= Symphony No. 29 (Michael Haydn) =

Portrait of Michael Haydn by Franz Xaver Hornöck

Michael Haydn's Symphony No. 29 in D minor, Opus 1 No. 3, Perger 20, Sherman 29, MH 393, written in Salzburg in 1784, is the only minor-key symphony he wrote.

== Music ==

Scored for two oboes, two bassoons, two horns, two trumpets, timpani, and strings. The bassoons are almost always in unison with the cellos. The Jenő Vecsey edition of 1960 does not show a timpani part, but this is easily enough reconstructed from the trumpet part by tuning the timpani to A and D a fourth apart and using the same rhythms and pitch classes as the trumpets.

It is in three movements:

The first movement, Allegro brillante, is a sonata form that begins with a theme which is basically a D minor scale going up, followed by i and V arpeggiations. The second subject theme uses syncopations and has a dance-like character. The horns are in F, trumpets in D.

The second movement, Andantino in B-flat major, gives the ornamented version of the theme first, in the strings. The trumpets in thirds, reinforced by the other winds, then give the unadorned version of the theme. Horns are B-flat basso and trumpets are in B-flat.

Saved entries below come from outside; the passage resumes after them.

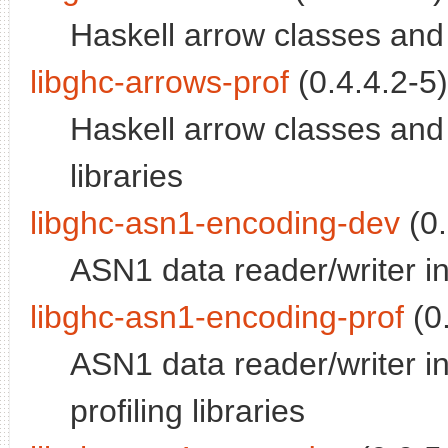
Haskell arrow classes and
libghc-arrows-prof
(0.4.4.2-5)
Haskell arrow classes and 
libraries
libghc-asn1-encoding-dev
(0.
ASN1 data reader/writer 
libghc-asn1-encoding-prof
(0.
ASN1 data reader/writer 
profiling libraries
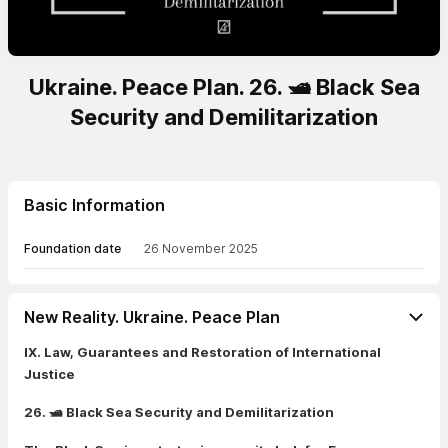
Ukraine. Peace Plan. 26. 🛥️ Black Sea
Security and Demilitarization
Basic Information
Foundation date
26 November 2025
New Reality. Ukraine. Peace Plan
IX. Law, Guarantees and Restoration of International
Justice
26. 🛥️ Black Sea Security and Demilitarization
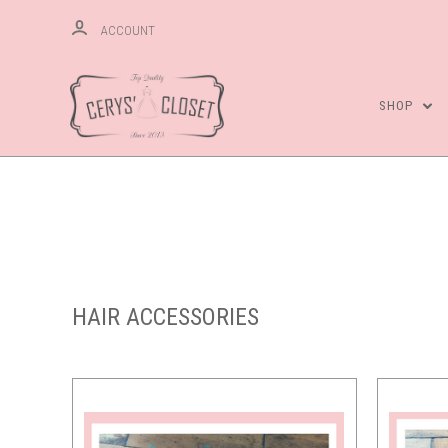
ACCOUNT
SHOP
Compare
HAIR ACCESSORIES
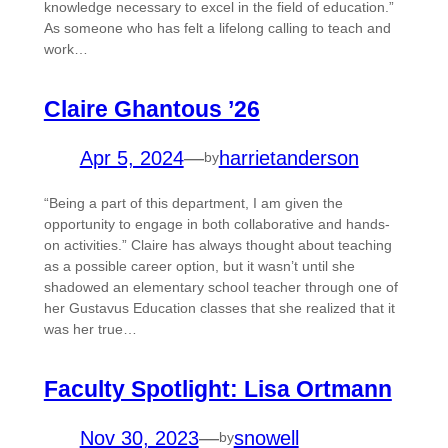
knowledge necessary to excel in the field of education.”
As someone who has felt a lifelong calling to teach and
work…
Claire Ghantous ’26
Apr 5, 2024
—
harrietanderson
by
“Being a part of this department, I am given the
opportunity to engage in both collaborative and hands-
on activities.” Claire has always thought about teaching
as a possible career option, but it wasn’t until she
shadowed an elementary school teacher through one of
her Gustavus Education classes that she realized that it
was her true…
Faculty Spotlight: Lisa Ortmann
Nov 30, 2023
—
snowell
by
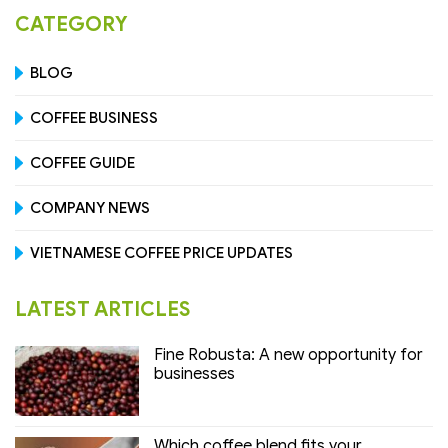
CATEGORY
BLOG
COFFEE BUSINESS
COFFEE GUIDE
COMPANY NEWS
VIETNAMESE COFFEE PRICE UPDATES
LATEST ARTICLES
Fine Robusta: A new opportunity for
businesses
Which coffee blend fits your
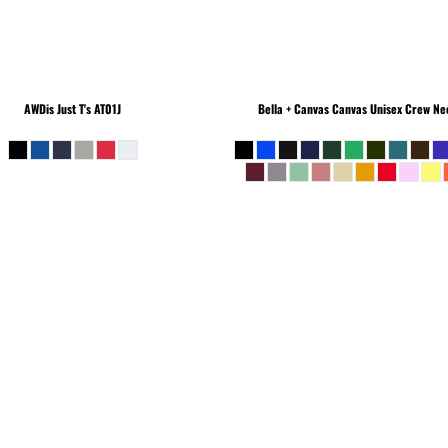
AWDis Just T's
AT01J
Bella + Canvas
Canvas Unisex Crew Nec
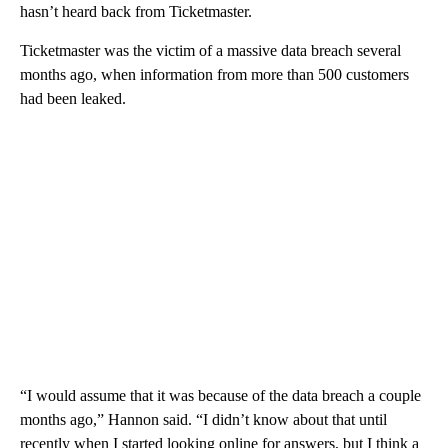
hasn’t heard back from Ticketmaster.
Ticketmaster was the victim of a massive data breach several
months ago, when information from more than 500 customers
had been leaked.
“I would assume that it was because of the data breach a couple
months ago,” Hannon said. “I didn’t know about that until
recently when I started looking online for answers, but I think a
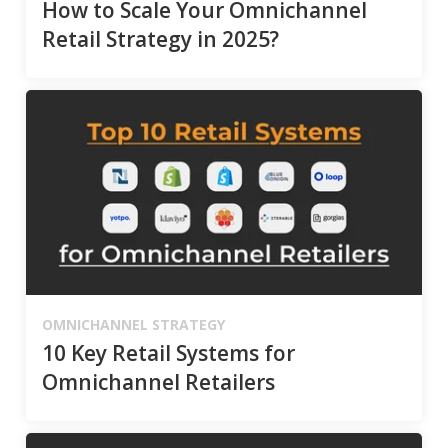
How to Scale Your Omnichannel
Retail Strategy in 2025?
OMNICHANNEL STRATEGY
10 Key Retail Systems for
Omnichannel Retailers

The third movement is a rondeau, Presto scherzante. Horns are in F, trumpets in D. The A theme could be seen as a metamorphosis of the first subject of the first movement. The final statement of the A theme in D minor is almost the same as the first except the horns are absent while they change crooks to D. After a fermata on a V^{7} chord, the A theme is given in D major to close the symphony.